Я знала, что усну и все это потеряю. Оно погаснет за ночь, к утру не проявившись. Я часто его теряла и не несла, не давала никому увидеть это. А оно приходит все реже и реже.
«На нее, наверное, всем приятно смотреть. Когда она говорит — радуется и плачет будто».
— Реже и реже. Неужели совсем умрет, погаснет? Вот когда оно погаснет совсем, тогда… — Губы у нее какие-то молодые и скорбные. — Андрей, а вы когда-нибудь были вот такой весной на снегу? Ну… знали до этого такие дни?
— Я здесь жил, — говорю я. Она молчит задумчиво. — Знаешь, как о тебе деревенские женщины говорят: «Приставленная. Создаст же бог таких! Говорит и плачет будто, а засмеется — радуется, что красивая».
— А это плохо — «приставленная»?
— Для кого как… Для одних — укор. Для других, ну, которых — создаст же бог!..
Катя настороженно глядит мне в глаза. Ждет. А я молчу и хочу, чтобы нравились этой молоденькой учительнице и эти края, и моя деревня, и люди, чтобы она говорила о них и понимала, а я по малейшим признакам догадывался о ее истинном изумлении… и мне хотелось увериться, что это у нее никогда не исчезнет.

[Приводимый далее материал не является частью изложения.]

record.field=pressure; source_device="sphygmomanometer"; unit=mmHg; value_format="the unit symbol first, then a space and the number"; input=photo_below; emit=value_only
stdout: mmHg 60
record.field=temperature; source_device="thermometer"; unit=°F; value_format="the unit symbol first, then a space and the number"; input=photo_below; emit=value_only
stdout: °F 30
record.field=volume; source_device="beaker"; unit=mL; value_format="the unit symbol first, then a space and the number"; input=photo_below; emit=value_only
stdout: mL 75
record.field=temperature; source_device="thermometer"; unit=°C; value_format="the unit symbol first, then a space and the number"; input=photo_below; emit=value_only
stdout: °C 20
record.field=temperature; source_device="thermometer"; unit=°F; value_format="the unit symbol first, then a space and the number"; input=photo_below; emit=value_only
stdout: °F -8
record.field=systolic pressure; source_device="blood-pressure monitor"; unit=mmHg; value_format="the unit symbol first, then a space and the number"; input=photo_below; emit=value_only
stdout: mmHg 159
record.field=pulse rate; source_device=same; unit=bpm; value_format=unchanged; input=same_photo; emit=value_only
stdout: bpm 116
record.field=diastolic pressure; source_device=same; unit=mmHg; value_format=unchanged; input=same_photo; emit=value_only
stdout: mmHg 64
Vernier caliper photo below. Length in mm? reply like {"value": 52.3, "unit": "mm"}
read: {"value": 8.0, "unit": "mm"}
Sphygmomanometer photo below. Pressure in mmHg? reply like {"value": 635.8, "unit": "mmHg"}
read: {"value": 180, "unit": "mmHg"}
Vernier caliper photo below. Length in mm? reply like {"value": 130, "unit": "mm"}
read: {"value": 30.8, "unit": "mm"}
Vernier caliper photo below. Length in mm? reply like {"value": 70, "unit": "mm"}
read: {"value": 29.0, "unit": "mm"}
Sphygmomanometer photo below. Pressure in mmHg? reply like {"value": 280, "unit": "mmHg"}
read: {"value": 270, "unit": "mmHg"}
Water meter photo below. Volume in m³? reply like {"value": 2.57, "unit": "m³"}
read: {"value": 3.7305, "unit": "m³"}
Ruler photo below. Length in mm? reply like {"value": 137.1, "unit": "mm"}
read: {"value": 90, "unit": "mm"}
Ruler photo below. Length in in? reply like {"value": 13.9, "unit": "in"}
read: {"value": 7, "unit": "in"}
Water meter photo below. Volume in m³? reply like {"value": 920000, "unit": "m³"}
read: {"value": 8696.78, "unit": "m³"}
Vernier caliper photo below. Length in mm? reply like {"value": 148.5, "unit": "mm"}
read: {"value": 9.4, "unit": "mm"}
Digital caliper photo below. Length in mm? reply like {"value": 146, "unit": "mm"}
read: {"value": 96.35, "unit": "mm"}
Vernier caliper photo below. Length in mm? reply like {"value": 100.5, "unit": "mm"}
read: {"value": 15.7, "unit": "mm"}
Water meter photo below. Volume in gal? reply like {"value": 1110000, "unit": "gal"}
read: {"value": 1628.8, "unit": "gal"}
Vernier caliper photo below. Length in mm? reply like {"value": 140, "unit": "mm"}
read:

Будто опять, как тогда в первый вечер, я медленно иду по зимней дороге, не чувствую невесомый снег, полный неопределенной радостью, иду, с грустной благодарностью к ней.
— Поедем… — прерываю я молчание.
— Я никуда не поеду, — говорит Катя, а сама смотрит на солнце и улыбается, как во сне. Потом опускается на сено, опираясь на платок, зажатый в руке. Падая, по-ребячьи раскидывает руки и закрывает глаза. — Никуда…
Я бросаю рядом телогрейку.
Ресницы ее спокойно отданы солнцу. Веснушки бледные на носу. Суховатой матовости губы ловят тепло. Я вижу узенькие ногти ее пальцев на сене, тонкую руку и понимаю, как она далека сейчас и как уверена в счастье своем, и великодушно позволяет видеть себя.
И я думаю. Почему она кажется мне девочкой? Недозволенно юной. Катя открывает глаза. Они ждут и замирают в страхе.
— Андрей…
И я не знаю, что со мной происходит.
Ее волосы упали на глаза, она сняла их рукой и улыбнулась осторожно.
А во мне не уходило, не исчезало какое-то светлое отчаяние. «Ведь это же все, все равно… безнадежно…»
Она встрепенулась, соскочила на ноги, сбежала с сена, повернулась бойко на снегу.
— Пусть лошадь сама идет, а мы пешком, — сказала Катя.
— Пойдем. Если не будем проваливаться.
Слабо покачивался воз в укатанной ложбинке дороги.
— Давай догоним. Иди, я подсажу.
Катя отрешенно уставилась на привязанные к бастрику вожжи и всю дорогу молчала.
Опускался вечер. Солнце ушло, и на дорогу, на воз сена, медленно ползущий в сумерках, легла грусть. Далеко впереди, на горе, уже горел электрический свет. Домов не было видно, только стояло морозное зарево над снегом — в деревне включили электрический свет. Туманно светилось небо.